Variabel independen yang digunakan dalam penelitian ini adalah EPS, DER, ROA, DPR dan beta saham. Hasil penelitian menyatakan bahwa secara parsial
hanya EPS dan DER yang berpengaruh signifikan terhadap PBV. Penelitian ini akan mengkaji bagaimana seorang investor akan mengambil
keputusan investasinya dengan melihat PBV perusahaan real estate dan properti yang listed di BEI sebagai variabel terikat dan pengaruh variabel bebas EPS,
ROA, ROE, DER dan Earning Growth.
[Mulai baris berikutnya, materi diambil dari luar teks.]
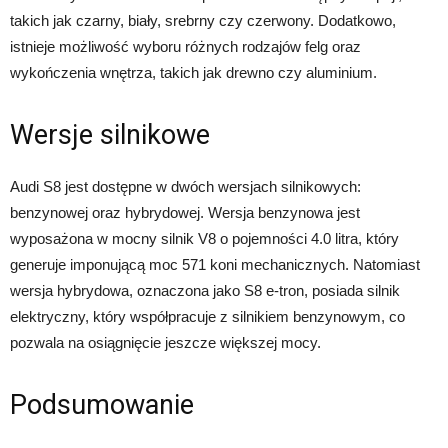
takich jak czarny, biały, srebrny czy czerwony. Dodatkowo,
istnieje możliwość wyboru różnych rodzajów felg oraz
wykończenia wnętrza, takich jak drewno czy aluminium.
Wersje silnikowe
Audi S8 jest dostępne w dwóch wersjach silnikowych:
benzynowej oraz hybrydowej. Wersja benzynowa jest
wyposażona w mocny silnik V8 o pojemności 4.0 litra, który
generuje imponującą moc 571 koni mechanicznych. Natomiast
wersja hybrydowa, oznaczona jako S8 e-tron, posiada silnik
elektryczny, który współpracuje z silnikiem benzynowym, co
pozwala na osiągnięcie jeszcze większej mocy.
Podsumowanie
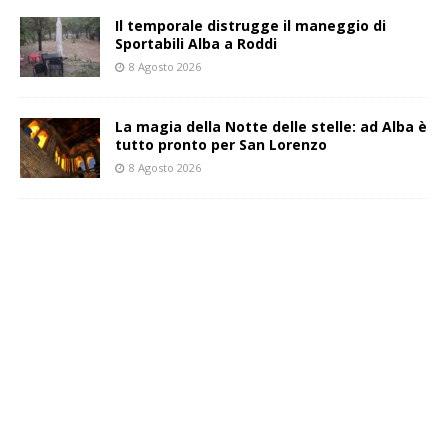
Il temporale distrugge il maneggio di
Sportabili Alba a Roddi
8 Agosto 2026
La magia della Notte delle stelle: ad Alba è
tutto pronto per San Lorenzo
8 Agosto 2026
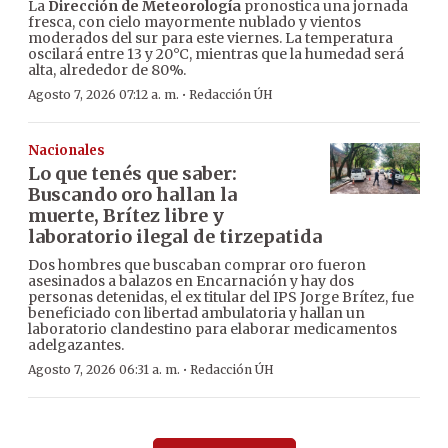
La
Dirección de Meteorología
pronostica una jornada
fresca, con cielo mayormente nublado y vientos
moderados del sur para este viernes. La temperatura
oscilará entre 13 y 20°C, mientras que la humedad será
alta, alrededor de 80%.
·
Agosto 7, 2026 07:12 a. m.
Redacción ÚH
Nacionales
Lo que tenés que saber:
Buscando oro hallan la
muerte, Brítez libre y
laboratorio ilegal de tirzepatida
Dos hombres que buscaban comprar oro fueron
asesinados a balazos en Encarnación y hay dos
personas detenidas, el ex titular del IPS Jorge Brítez, fue
beneficiado con libertad ambulatoria y hallan un
laboratorio clandestino para elaborar medicamentos
adelgazantes.
·
Agosto 7, 2026 06:31 a. m.
Redacción ÚH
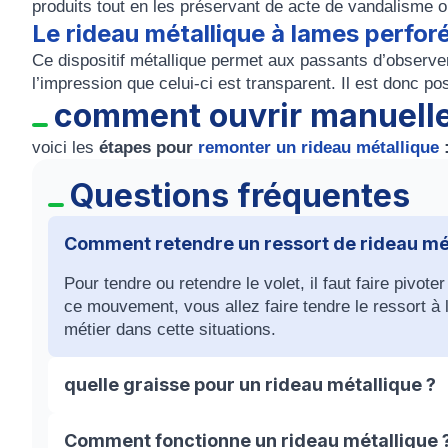
produits tout en les préservant de acte de vandalisme 
Le rideau métallique à lames perfor
Ce dispositif métallique permet aux passants d’observe
l’impression que celui-ci est transparent. Il est donc pos
comment ouvrir manuelle
voici les
étapes pour
remonter un rideau métallique
Questions fréquentes
Comment retendre un ressort de rideau mét
Pour tendre ou retendre le volet, il faut faire pivote
ce mouvement, vous allez faire tendre le ressort à l’
métier dans cette situations.
quelle graisse pour un rideau métallique ?
Une des meilleures façons de maintenir votre rideau 
Comment fonctionne un rideau métallique 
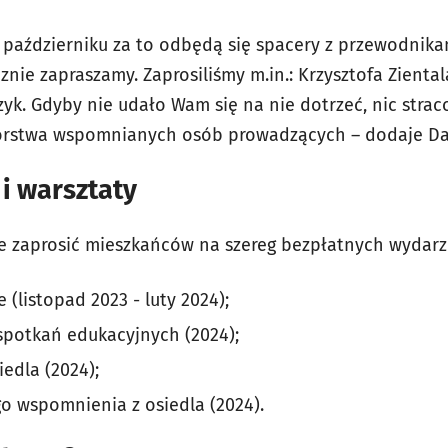
 i październiku za to odbędą się spacery z przewodnik
cznie zapraszamy. Zaprosiliśmy m.in.: Krzysztofa Zienta
zyk. Gdyby nie udało Wam się na nie dotrzeć, nic stra
utorstwa wspomnianych osób prowadzących – dodaje D
i warsztaty
e zaprosić mieszkańców na szereg bezpłatnych wydarz
(listopad 2023 - luty 2024);
 spotkań edukacyjnych (2024);
iedla (2024);
o wspomnienia z osiedla (2024).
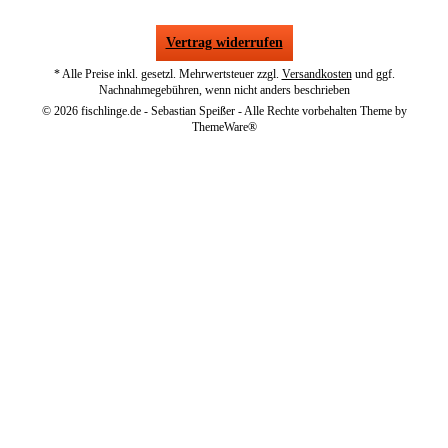
Vertrag widerrufen
* Alle Preise inkl. gesetzl. Mehrwertsteuer zzgl.
Versandkosten
und ggf.
Nachnahmegebühren, wenn nicht anders beschrieben
© 2026 fischlinge.de - Sebastian Speißer - Alle Rechte vorbehalten Theme by
ThemeWare®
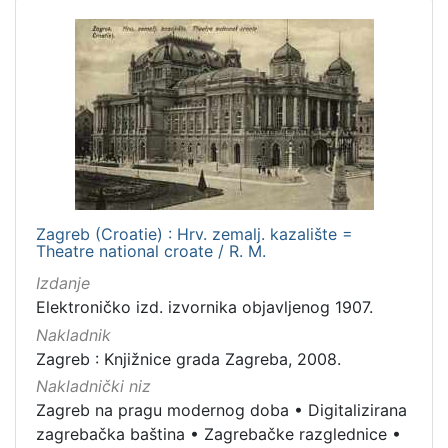
1
]
Vrsta
građe
razglednica
2
grafička građa
2
[
Zagreb (Croatie) : Hrv. zemalj. kazalište =
2
Theatre national croate / R. M.
]
Izdanje
Zbirka
Elektroničko izd. izvornika objavljenog 1907.
Grafička građa
3
Nakladnik
Zagreb : Knjižnice grada Zagreba, 2008.
Nakladnički niz
Zagreb na pragu modernog doba
•
Digitalizirana
[
zagrebačka baština
•
Zagrebačke razglednice
•
1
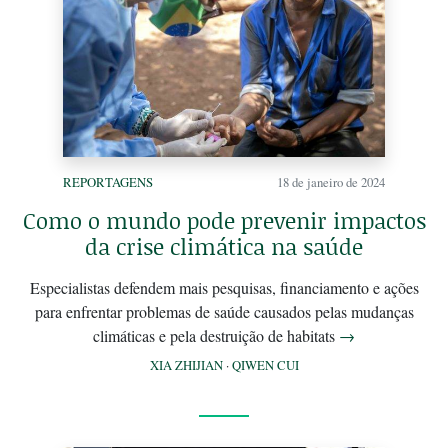
REPORTAGENS
18 de janeiro de 2024
Como o mundo pode prevenir impactos
da crise climática na saúde
Especialistas defendem mais pesquisas, financiamento e ações
para enfrentar problemas de saúde causados pelas mudanças
climáticas e pela destruição de habitats
→
XIA ZHIJIAN
·
QIWEN CUI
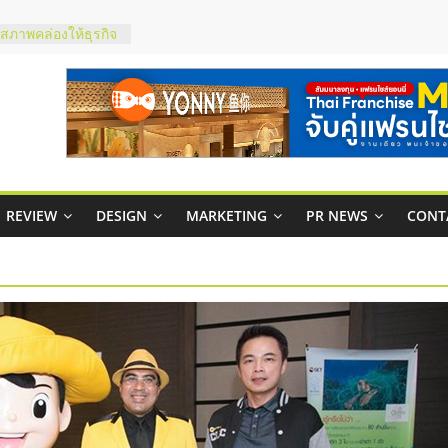
ty ในไทยที่ไหนดี?
รให้คุ้มค่าและตอบ
มสภาพคล่องให้ธุรกิจ
ย
กาสบริหารสถานี
ไชส์ยอนนี่
et Up จับคู่แฟรน
ณภาพสูง พร้อม
REVIEW
DESIGN
MARKETING
PR NEWS
CONT
ละเสียง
Alasan PBV dijadikan sebagai variabel dependen dikarenakan PBV punya peran penting sebagai suatu pertimbangan bagi
investor untuk memilih saham yang akan dibeli dan PBV dapat dijadikan sebagai indikator harganilai saham Ahmed dan Nanda, dalam Putra, Chabachib,
Haryanto, Pangestuti, 2006. PBV sangat terkait dengan return saham, karena
perubahan harga saham akan merubah besarnya rasio PBV. Dengan demikian perubahan rasio PBV identik dengan perubahan harga dan return saham. Oleh
karena itu. pengamatan investor terhadap PBV sangat intens dan perlu dilakukan prediksi faktor-faktor yang mempengaruhi PBV Sidharta dan Santoso, dalam
Putra, Chabachib, Haryanto, Pangestuti, 2006. Berdasarkan pertimbangan dan tujuan investasi dari investor, maka perlu
dilakukan perluasan penelitian untuk mengkaji faktor-faktor yang berpengaruh terhadap price to book value yang didasarkan pada kebijakan yang ditempuh oleh
manajemen perusahaan. Alasan penambahan variabel ROE dan Earning Growth pada penelitian ini adalah karena dalam memutuskan untuk berinvestasi pada
suatu perusahaan, investor mengharapkan ada keuntungan return yang akan diperoleh dimasa mendatang. Semakin tinggi ROE suatu perusahaan
menunjukkan bahwa kinerja perusahaan dalam hal ini laba yang diperoleh semakin besar juga. Perusahaan yang memiliki pertumbuhan laba yang meningkat
setiap tahunnya juga akan menarik minat investor untuk berinvestasi. Semakin besar laba yang dihasilkan perusahaan maka semakin besar juga return dividen
yang akan dibagikan kepada para pemegang saham. Perbedaan penelitian ini dengan penelitian-penelitian terdahulu adalah
periode penelitian serta adanya penambahan variabel independen. Pemilihan kelompok perusahaan real estate dan property yang go publik di BEI sebagai
perusahaan yang diteliti dalam penelitian ini adalah dengan pertimbangan bahwa perusahaan yang tergabung dalam kelompok ini memerlukan modal yang besar
sehingga menggantungkan diri pada investasi saham oleh para investor. Hal ini
mengakibatkan tingkat persaingan yang tinggi di antara perusahaan dalam kelompok ini dalam menarik investasi sehingga menuntut kinerja perusahaan yang
selalu prima untuk dapat bersaing. Berdasarkan hasil peneliti terdahulu diatas, peneliti tertarik untuk
melakukan penelitian lanjutan mengenai PBV, dimana judul yang digunakan
dalam penelitian ini adalah ”Pengaruh Earning Per Share, ROE, ROA, DER dan
Earning Growth Terhadap Price to Book Value Pada Perusahaan Properti dan Real Estate di Bursa Efek Indonesia”.